Gov. Harry Hughes will ask the General Assembly this week to increase the gasoline tax for trucks by 2 cents a gallon and to raise truck registration fees by 5 percent.
The proposals were sideswiped immediately by the truck industry. "We are unalterably opposed to any additional tax levied on the trucking industry," said Walter C. Thompson, executive director of the Maryland Motor Truck Association.
In addition, several key legislators balked at the proposed increase in registration fees, saying that trucks registered in other states would pay less, while causing just as much damage to Maryland roads.
Wayne A. McDaniel, Hughes' executive assistant in charge of transportation issues, said today that the truck tax and higher registration fees would raise $14.5 million in new revenues for the ailing transportation trust fund, which is used to repair the state's roads and bridges.
The tax and fee plan for trucks is part of Hughes' transportation package that includes a 4 percent across-the-board increase in the price of a gallon of gasoline at the pump. Trucks weighing more than 10,000 pounds would have to pay the 2-cents-a-gallon truck gasoline tax in addition to the 4 percent fuel tax increase.
"Our current project schedule is based on getting both taxes through this year," McDaniel said. "There's truth to the rumor that our roads and bridges need repair."
Hughes had announced plans late last year to increase the truck tax, pending the results of a study in which the tax rates were based on the amount of road damage caused.
That University of Maryland study first concluded that trucks already pay more than their fair share.
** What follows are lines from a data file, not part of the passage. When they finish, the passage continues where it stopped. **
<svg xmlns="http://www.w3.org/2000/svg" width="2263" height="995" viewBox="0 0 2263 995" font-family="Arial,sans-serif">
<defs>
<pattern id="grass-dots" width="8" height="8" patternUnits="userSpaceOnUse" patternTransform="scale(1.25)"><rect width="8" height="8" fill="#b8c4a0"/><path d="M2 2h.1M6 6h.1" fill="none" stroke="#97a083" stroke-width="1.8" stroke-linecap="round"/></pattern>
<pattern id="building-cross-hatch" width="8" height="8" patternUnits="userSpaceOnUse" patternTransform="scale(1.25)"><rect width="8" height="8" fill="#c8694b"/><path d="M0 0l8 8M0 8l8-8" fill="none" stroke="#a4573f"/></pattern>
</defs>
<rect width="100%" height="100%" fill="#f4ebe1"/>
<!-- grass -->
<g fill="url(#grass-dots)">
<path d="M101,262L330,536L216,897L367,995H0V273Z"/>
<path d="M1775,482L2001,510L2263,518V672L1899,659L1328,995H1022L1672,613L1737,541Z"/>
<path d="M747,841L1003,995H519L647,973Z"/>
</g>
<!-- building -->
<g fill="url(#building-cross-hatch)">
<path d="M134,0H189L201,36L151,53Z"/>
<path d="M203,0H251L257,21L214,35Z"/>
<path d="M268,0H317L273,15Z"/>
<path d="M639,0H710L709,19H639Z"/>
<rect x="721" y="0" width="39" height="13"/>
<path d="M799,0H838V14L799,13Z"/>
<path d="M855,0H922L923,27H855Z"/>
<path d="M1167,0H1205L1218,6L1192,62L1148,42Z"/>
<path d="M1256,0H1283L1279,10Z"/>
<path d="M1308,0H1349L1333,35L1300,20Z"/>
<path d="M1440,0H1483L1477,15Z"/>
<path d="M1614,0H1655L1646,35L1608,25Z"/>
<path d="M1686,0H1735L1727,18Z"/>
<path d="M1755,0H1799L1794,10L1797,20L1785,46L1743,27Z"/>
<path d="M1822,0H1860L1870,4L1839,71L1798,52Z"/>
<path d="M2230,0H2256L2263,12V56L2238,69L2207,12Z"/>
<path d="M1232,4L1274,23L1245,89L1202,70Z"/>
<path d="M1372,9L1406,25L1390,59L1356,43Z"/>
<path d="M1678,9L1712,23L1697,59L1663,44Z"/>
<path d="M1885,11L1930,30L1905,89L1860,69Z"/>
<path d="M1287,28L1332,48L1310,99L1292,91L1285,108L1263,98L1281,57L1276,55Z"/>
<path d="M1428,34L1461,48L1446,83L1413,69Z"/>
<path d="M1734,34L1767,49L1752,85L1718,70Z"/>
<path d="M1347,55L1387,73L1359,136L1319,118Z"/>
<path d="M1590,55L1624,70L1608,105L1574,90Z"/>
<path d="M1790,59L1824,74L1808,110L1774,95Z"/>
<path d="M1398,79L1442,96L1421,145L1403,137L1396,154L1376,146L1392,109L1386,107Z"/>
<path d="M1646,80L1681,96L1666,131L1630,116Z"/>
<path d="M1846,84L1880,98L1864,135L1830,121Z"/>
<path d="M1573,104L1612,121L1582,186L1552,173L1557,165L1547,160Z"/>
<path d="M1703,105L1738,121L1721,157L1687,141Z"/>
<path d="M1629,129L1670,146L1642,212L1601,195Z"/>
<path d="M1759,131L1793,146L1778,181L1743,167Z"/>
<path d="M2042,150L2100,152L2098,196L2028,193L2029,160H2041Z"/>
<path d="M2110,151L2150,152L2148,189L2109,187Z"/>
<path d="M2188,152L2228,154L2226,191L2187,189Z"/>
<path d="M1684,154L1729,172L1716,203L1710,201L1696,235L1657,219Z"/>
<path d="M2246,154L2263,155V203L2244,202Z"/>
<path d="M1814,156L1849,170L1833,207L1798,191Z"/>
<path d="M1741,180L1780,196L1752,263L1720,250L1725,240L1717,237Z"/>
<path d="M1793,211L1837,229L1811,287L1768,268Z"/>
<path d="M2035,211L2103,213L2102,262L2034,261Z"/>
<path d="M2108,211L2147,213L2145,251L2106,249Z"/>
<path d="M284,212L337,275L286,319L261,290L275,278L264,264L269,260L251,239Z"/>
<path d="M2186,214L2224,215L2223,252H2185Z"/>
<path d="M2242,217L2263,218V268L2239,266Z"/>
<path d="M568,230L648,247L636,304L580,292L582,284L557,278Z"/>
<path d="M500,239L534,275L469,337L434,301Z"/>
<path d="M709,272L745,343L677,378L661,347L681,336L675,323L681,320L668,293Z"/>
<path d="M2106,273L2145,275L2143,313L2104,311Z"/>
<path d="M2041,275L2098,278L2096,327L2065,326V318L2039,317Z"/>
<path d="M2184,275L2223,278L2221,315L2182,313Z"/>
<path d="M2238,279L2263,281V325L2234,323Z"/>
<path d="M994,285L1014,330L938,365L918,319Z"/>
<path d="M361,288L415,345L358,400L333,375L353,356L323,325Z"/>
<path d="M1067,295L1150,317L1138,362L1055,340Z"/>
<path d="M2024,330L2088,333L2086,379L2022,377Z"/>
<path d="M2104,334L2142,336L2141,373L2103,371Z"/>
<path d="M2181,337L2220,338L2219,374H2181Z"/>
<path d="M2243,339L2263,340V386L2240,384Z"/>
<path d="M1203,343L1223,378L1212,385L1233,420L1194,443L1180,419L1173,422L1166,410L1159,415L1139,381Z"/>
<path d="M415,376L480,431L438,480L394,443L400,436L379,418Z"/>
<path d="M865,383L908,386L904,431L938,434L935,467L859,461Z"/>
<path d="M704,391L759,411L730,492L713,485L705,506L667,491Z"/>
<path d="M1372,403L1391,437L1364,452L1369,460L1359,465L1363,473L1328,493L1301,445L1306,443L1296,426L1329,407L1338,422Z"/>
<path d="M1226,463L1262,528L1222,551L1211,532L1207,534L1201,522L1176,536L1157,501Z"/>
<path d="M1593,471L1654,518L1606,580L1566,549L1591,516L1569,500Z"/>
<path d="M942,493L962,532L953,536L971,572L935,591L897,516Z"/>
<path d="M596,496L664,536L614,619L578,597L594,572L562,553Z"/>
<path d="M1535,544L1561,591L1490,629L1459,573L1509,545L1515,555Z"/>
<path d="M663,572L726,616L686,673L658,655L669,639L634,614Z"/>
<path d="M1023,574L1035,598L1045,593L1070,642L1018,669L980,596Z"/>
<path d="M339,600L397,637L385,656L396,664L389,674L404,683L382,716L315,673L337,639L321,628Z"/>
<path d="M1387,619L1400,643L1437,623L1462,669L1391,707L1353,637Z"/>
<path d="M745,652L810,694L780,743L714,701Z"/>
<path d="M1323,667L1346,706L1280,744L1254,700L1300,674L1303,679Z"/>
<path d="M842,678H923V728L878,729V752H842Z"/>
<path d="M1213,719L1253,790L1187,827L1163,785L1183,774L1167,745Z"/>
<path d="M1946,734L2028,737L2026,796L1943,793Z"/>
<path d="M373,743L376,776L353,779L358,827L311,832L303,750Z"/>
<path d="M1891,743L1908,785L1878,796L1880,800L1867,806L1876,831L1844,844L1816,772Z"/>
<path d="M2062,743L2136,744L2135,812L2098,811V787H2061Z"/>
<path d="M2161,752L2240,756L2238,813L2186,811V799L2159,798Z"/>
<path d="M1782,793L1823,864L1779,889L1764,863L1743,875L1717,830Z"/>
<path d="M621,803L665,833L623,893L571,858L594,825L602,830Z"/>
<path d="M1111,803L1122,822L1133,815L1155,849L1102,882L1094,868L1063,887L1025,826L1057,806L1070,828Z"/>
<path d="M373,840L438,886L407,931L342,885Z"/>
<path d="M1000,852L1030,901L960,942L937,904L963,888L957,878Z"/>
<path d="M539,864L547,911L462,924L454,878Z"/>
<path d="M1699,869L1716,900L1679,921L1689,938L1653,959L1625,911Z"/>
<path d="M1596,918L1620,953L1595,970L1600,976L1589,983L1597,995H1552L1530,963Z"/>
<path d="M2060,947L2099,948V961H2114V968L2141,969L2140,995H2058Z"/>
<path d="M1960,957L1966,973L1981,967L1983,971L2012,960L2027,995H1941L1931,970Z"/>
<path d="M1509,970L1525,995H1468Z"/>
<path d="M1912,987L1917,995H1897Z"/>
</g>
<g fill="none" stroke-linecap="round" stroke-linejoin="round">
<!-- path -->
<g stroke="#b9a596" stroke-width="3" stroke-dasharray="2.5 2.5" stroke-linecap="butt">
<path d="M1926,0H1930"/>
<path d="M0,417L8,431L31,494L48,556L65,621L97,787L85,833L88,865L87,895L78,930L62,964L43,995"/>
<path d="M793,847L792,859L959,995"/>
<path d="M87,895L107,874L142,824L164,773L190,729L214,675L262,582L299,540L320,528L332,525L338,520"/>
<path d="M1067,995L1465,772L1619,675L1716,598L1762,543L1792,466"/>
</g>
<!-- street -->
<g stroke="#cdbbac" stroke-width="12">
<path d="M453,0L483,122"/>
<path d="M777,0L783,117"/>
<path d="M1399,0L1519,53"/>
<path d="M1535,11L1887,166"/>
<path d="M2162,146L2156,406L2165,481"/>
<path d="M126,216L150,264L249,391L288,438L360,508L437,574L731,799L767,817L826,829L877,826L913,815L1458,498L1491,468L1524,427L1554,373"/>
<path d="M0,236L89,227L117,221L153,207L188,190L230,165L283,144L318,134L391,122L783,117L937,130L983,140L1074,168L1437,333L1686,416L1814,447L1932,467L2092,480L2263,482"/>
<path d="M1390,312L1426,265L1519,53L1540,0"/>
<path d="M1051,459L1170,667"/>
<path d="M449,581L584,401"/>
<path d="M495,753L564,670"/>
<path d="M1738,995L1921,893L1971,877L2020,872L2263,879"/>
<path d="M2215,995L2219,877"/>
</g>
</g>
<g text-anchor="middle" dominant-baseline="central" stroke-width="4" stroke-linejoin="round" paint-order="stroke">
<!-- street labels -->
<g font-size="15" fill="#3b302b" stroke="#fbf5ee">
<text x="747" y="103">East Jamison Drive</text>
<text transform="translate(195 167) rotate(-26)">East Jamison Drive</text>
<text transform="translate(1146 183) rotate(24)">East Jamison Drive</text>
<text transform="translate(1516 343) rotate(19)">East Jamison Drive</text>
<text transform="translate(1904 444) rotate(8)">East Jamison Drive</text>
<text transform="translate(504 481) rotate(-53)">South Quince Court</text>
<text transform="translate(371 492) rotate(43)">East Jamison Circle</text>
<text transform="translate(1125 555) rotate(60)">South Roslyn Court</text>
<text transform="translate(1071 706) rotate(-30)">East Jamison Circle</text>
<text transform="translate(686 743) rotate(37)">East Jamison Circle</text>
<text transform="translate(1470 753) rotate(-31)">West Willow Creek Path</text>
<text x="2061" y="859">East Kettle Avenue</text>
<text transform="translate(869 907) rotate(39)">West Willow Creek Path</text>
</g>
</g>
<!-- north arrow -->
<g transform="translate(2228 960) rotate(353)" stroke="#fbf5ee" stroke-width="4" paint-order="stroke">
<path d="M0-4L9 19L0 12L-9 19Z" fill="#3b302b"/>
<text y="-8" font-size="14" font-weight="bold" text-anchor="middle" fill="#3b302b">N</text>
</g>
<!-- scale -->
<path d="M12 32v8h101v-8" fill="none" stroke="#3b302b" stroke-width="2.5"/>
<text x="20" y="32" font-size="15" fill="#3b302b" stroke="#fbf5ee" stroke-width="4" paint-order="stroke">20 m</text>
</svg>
It was a politically embarrassing conclusion for the governor and served as fuel for opponents of truck taxes. But the researchers, on orders from Hughes, reworked their calculations and came back with another conclusion: that trucks here were undertaxed by as much as $30 million.
Thompson, of the truck lobby, charged: "That was nothing more than a game of checkers, moving the numbers around."
Thompson said the increased registration fee "is going to drive business right out of this state."
But Sen. Laurence Levitan (D-Montgomery), chairman of the Senate budget and tax committee, which will consider the tax, said that Maryland's truck registration is one of the lowest of area states.